A stream cipher like RC4 only has one input (the key) and one output, a variable-length keystream. During initialization, the key is expanded and stored in an internal buffer. When the user wants to encrypt or decrypt (both are the same operation), the buffer is updated in some way and keystream bits are output. It’s up to the caller to take that keystream data and XOR it with the plaintext to get the ciphertext (or vice versa). Very simple, right? You just initialize the stream cipher’s state with a key and then turn the crank whenever you want keystream bits.
A cryptographic hash algorithm like SHA-1 also has one input (the data) and one output, the digest. A variable-length stream of input data is crunched in blocks, giving a final output digest that should be difficult to invert, among other properties.
At first glance, it seems that a stream cipher can be used as a cryptographic hash by setting the data to hash as the key, turning the crank, and using some of the keystream as the digest. The reasoning goes, “since it should be difficult to recover the original stream cipher key merely by seeing some of the keystream, the output is usable as a hash”. While this may sound reasonable, it is often wrong, leading to various security problems.
There are numerous, vital design distinctions between stream ciphers and hashes. First, a stream cipher is designed to output an extremely long keystream sequence while a hash digest is a relatively small, fixed-length output. There are design differences that arise from expanding a key vs. compressing input. Also, resistance against a chosen input attack is a requirement for a cryptographic hash, while it may not have been considered for a stream cipher. What could an attacker gain if they can choose the input keys? By definition, they already know the secret key in this case.
The RC4 weakness that led to WEP being broken was a related-key attack. Even though an attacker could not choose WEP keys, the RC4 key was the concatenation of a counter and the secret key. Thus, subsequent outputs of the keystream are derived from closely related input keys.
But to use RC4 for hashing, it would have to be resistant not only to related key attacks, but to a chosen key attack. In this case, the attacker can target weaknesses in your key schedule algorithm by maliciously choosing many keys versus merely knowing that some relation exists between unknown keys that the attacker can’t choose. While chosen-IV attacks are part of the consideration for stream ciphers, I haven’t heard of full chosen-key resistance being an important design criteria. (Please correct me if I’m out of date on this, especially with eStream).

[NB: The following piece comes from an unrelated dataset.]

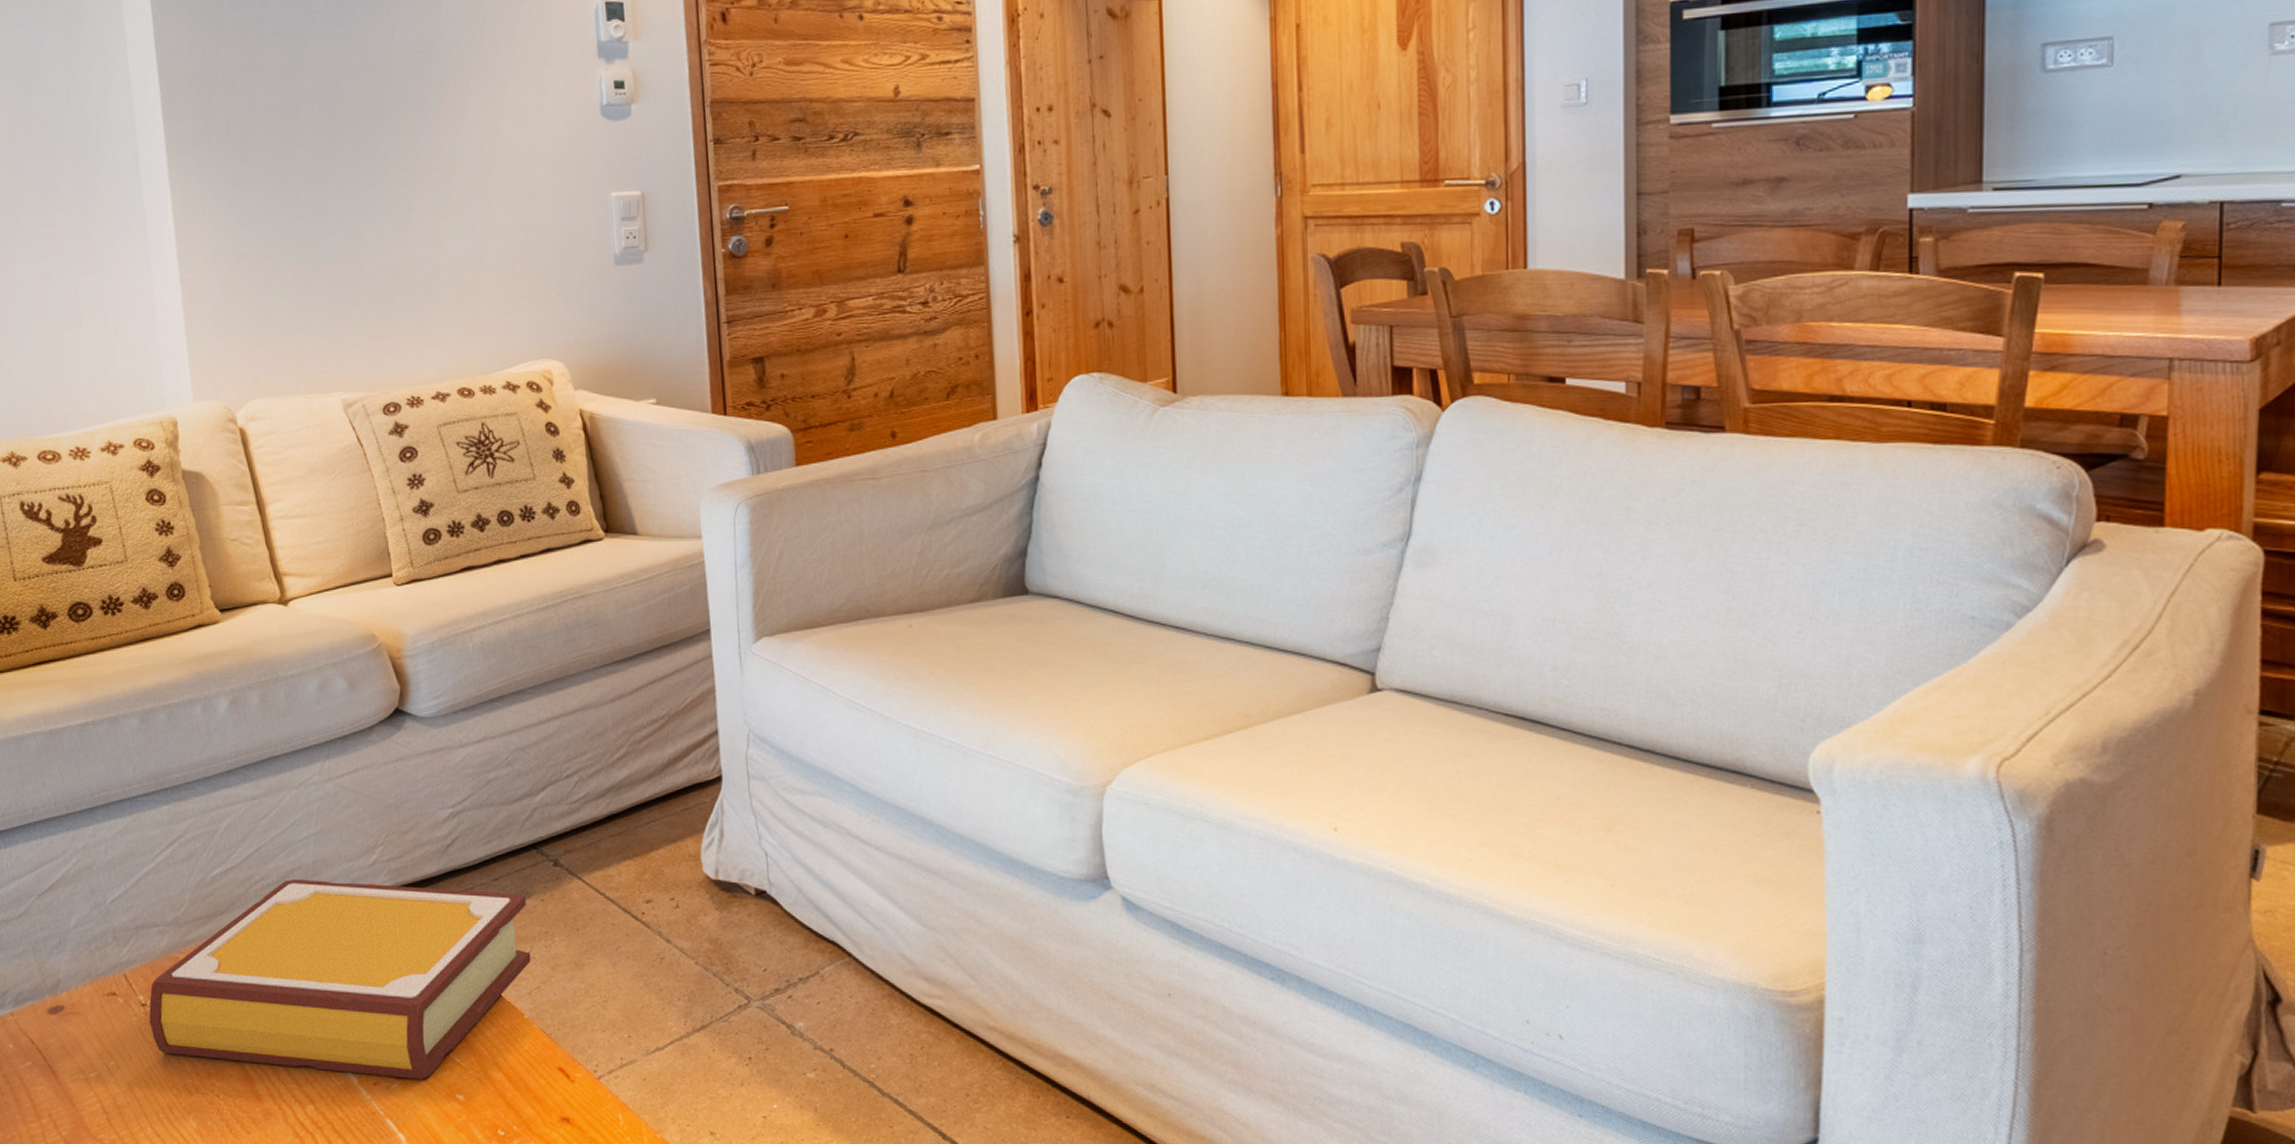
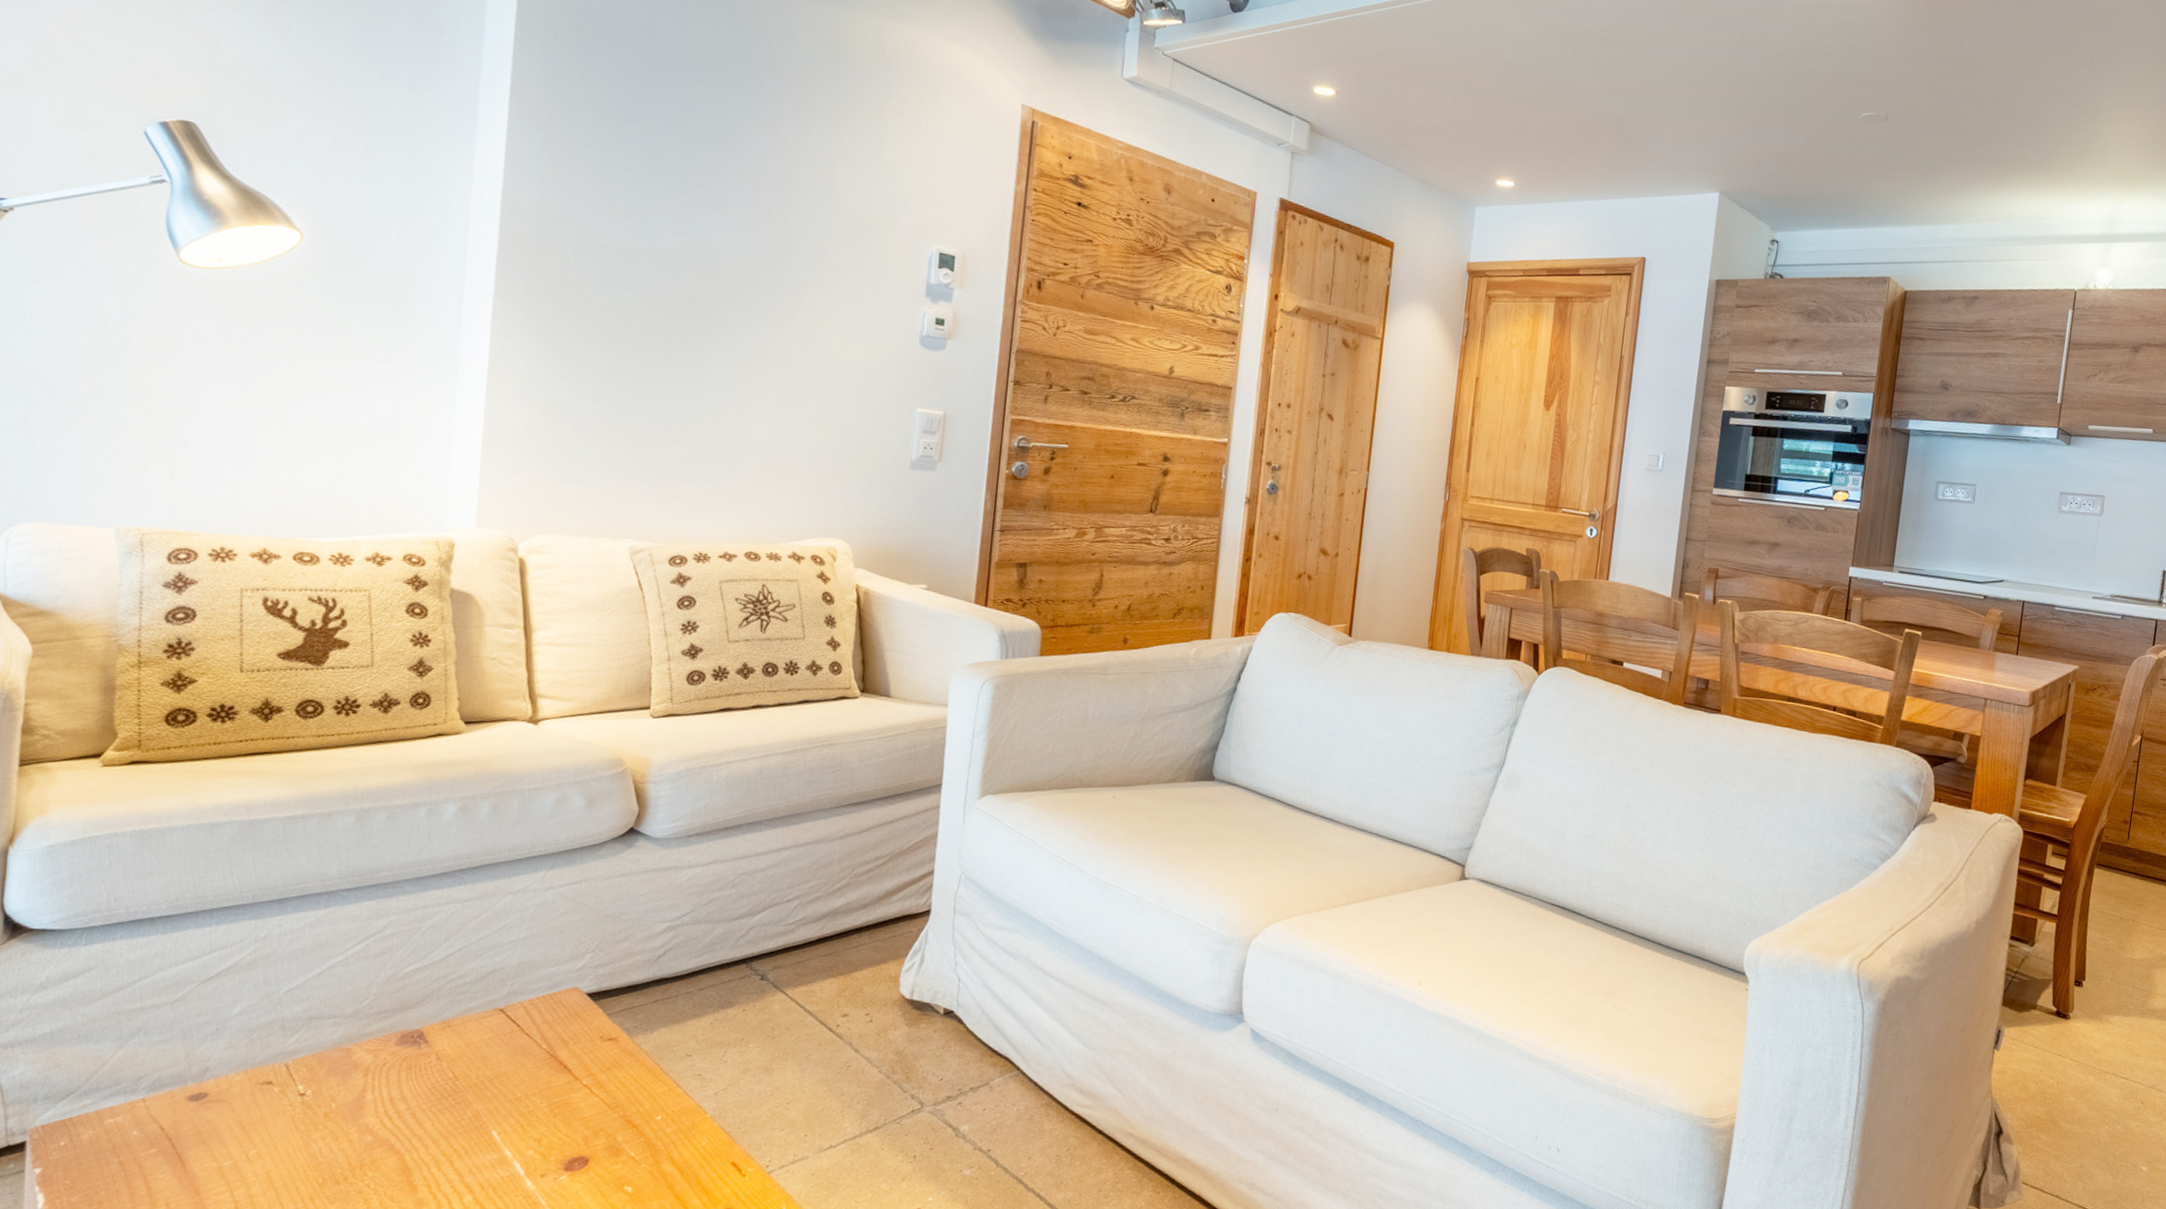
book: present [149,878,531,1080] -> none [305,978,729,1172]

In contrast, resistance to a chosen-input attack is the very definition of a cryptographic hash algorithm. This resistance comes at a performance cost. Turning a hash algorithm into a stream cipher can be done (say, an HMAC using a key and counter), but it’s slower than stream ciphers that were designed as such. Stream cipher designs are optimized for performance and are usually not focused on preventing chosen-key attacks. An interesting corrolary is that analyzing a stream cipher’s key scheduling algorithm as a hash function (e.g., collision resistance) is often a good way to understand its possible weaknesses.
To summarize, don’t use cryptographic primitives for non-standard purposes. There are often built-in assumptions based on the original intended application that could compromise your modified design.